Их было двое: пожилой майор с железным крестом и другими наградами на кителе и молодой рыжеволосый фельдфебель в куцей флигерблузе. Кроме маленького значка гитлерюгенда, на куртке унтер-офицера — совсем еще недавнего школьника — не было ничего, даже пуговиц, зато на шее красовался дурацкий красный платок в белый горошек. Майор поздоровался и, опершись на спинку кровати, изучающе посмотрел на раненого.

Раненый, в свою очередь, посмотрел на майора и понял — сейчас ему зададут такие вопросы, вразумительно ответить на которые он не сможет.
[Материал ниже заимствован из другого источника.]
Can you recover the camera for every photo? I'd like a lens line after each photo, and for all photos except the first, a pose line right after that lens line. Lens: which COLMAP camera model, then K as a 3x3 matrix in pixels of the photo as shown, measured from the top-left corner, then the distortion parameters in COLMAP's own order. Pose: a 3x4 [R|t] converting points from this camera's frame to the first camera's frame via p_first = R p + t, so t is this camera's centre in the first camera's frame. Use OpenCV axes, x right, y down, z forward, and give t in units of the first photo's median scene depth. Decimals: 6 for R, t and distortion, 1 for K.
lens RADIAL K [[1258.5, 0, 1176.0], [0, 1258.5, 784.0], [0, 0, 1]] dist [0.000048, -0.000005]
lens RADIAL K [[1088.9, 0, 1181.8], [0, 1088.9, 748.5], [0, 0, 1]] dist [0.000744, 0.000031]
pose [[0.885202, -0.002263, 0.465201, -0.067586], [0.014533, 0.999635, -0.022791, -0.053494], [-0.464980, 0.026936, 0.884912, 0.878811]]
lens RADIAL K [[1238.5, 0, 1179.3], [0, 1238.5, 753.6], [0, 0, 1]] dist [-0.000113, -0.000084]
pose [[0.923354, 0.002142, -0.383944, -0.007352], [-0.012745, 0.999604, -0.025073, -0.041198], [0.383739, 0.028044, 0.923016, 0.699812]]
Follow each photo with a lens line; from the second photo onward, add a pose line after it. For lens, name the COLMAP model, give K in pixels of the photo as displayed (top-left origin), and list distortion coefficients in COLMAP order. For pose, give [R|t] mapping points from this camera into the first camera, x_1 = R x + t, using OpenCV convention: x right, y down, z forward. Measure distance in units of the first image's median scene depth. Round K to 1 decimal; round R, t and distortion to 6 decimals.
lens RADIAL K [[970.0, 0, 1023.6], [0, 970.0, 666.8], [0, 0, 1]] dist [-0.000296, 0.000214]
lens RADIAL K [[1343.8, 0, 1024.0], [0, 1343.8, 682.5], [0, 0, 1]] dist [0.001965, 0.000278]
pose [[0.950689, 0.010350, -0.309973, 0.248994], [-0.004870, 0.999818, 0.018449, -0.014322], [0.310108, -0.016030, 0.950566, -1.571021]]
Раненым был Алекс Шеллен. Последнее, что он отчетливо помнил, — это снежный вихрь, поднятый пропеллером угнанного им «Фокке-Вульфа». Потом первыми проблесками возвращающегося сознания стали ощущения, что его куда-то тащат. Уже лежа на госпитальной койке, он старался восстановить в памяти подробности, но они, словно черепки разбитого горшка, валялись в различных закоулках его мозга отдельно друг от друга, никак не складываясь в нечто связное и последовательное. Говорил ли он что-нибудь, когда его вытаскивали? Что говорил и, главное, на каком языке? Но нет, черепки состояли только из отрывочных физических ощущений. Он помнил ледяной холод на своих щеках — возможно, снегом с его лица стирали кровь. Еще он помнил вспышки яркого света — вероятно, его освещали фонариком. И запах, странный такой, но до боли знакомый запах, откуда-то из детства. И скрип, и приглушенные голоса. В конце концов Алекс то ли вспомнил, то ли догадался, что его везли на устланной соломой телеге. Долго везли, укрыв чем-то тяжелым. Но он все равно замерз, и его бил озноб. Потом его внесли в помещение, раздевали, осматривали, задавали какие-то вопросы. Он что-то мычал и жаловался на сильную головную боль. Наконец, ему сделали укол, после которого он уснул.